Girding The Grid

Innovation may be the life-blood of technology, but once the electrons stop flowing even the best information system goes limp.

About 50 million electricity customers throughout the Northeast and Canada learned that lesson the hard way—an Aug. 14 blackout exposed how vulnerable the nation’s electric system is to accidental or intentional interruption.

Investigators will mine data from Supervisory Control and Data Acquisition (SCADA) software, much like an airplane’s black box, to get a real-time picture of what went wrong. In the meantime, here are the numbers behind the grid:

10

The number of seconds utility operators have to react to a cascading collapse of the power grid.
Energy management systems are primarily used to distribute power across the grid. They aren’t built to do the computations necessary to adjust the flow of electricity after rapid-fire catastrophic events, says Chanan Singh, head of the electrical engineering department at Texas A&M. “There just wasn’t enough time,” in August, says Singh. “That has to be done by human beings.”

Because of dense populations in cities, power plants need to balance the distribution of electricity between urban areas. If one generator dips its production, others in the power grid offset the fluctuation. This balancing act takes place in nanoseconds.

Singh says overlapping power sources are good “99% of the time,” but a sharp drop in power spurs shutdowns.

$90M

Cost to install an energy management system for a utility.
These systems are designed to balance load, the amount of electricity traveling through the grid, when supply and demand are off-kilter. The system tracks the frequency, voltage and sequence of electricity between two points. If the generators are firing “in-step” in a region, the system adjusts the load on its own. When generators are out of synch, the system alerts operators who decide how to balance the system.

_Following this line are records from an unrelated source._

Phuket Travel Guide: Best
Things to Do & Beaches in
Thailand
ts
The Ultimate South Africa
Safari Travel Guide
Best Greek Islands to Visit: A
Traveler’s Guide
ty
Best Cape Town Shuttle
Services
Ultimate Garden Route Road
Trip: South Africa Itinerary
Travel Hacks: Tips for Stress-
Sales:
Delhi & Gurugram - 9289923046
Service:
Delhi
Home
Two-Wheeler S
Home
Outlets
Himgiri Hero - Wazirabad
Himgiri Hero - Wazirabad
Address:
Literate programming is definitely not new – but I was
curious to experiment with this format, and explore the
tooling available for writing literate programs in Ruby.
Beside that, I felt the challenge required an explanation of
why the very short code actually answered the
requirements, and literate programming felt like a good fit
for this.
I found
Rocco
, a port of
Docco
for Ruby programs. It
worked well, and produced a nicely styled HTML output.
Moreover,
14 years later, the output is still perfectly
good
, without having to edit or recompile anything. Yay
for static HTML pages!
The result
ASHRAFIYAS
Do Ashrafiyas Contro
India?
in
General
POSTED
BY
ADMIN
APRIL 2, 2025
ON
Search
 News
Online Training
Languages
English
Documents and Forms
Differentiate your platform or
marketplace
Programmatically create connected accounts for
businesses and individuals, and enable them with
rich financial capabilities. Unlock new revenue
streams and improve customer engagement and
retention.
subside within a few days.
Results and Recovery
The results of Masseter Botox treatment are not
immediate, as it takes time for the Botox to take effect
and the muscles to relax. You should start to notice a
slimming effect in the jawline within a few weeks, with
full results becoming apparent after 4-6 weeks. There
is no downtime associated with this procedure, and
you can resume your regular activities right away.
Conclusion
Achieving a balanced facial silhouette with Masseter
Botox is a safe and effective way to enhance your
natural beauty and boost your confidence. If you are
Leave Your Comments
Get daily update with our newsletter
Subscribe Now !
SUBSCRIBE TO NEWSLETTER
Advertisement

“It’s early in the investigation, but it’s apparent the right information didn’t get to grid operators in the time it takes to take corrective action,” says Jill Feblowitz, an AMR Research analyst.

1

One system failure. One scapegoat.
The transmission lines of FirstEnergy Corp. of Akron, Ohio, have been singled out as the choke point that triggered the blackout. Early reports indicated a lightning strike may have damaged a generator and key transmission lines in Ohio. FirstEnergy officials, who won’t reveal their suppliers, admit that at least one part of their system failed.

“We do know that our alarm-screen function failed,” says FirstEnergy spokesman Mark Durbin. “But we can’t believe that a problem with our transmission lines could have been the cause of such a widespread problem.”

Credit Suisse First Boston analyst James Heckler says blaming FirstEnergy for the mass outage is “premature and likely overstated.”

138+

The number of U.S. vendors who provide SCADA systems to utilities worldwide.
“There’s no standardization of I.T. systems for utility providers,” says Scott Castelaz, vice president of corporate development and external affairs at Encorp, a Windsor, Colo., developer of energy management software and hardware. “That becomes a real problem with so many agencies overlapping in densely populated regions.”

Analysts say a universal reporting and monitoring system helps operators respond to emergencies. Instead of calling each other by phone when something fails, alerts can come automatically.

“In some ways, it’s (utility providers’) responsibility to connect to each other through their systems,” says Feblowitz.

1948

Year thatPresident Truman launched plan to bring transmission lines and generators to rural America.
Power companies after world war II built transmission lines and generators in places far removed from cities. While rural residents were thrilled, they couldn’t consume the energy at their disposal. More capacity was built to shuttle excess power to metropolitan areas. The electric grid has been neglected ever since.

“Most of the grid’s infrastructure is more than 50 years old and hasn’t been upgraded,” says Castelaz. “The power companies are very proud that despite its age, the system still works pretty well most of the time.”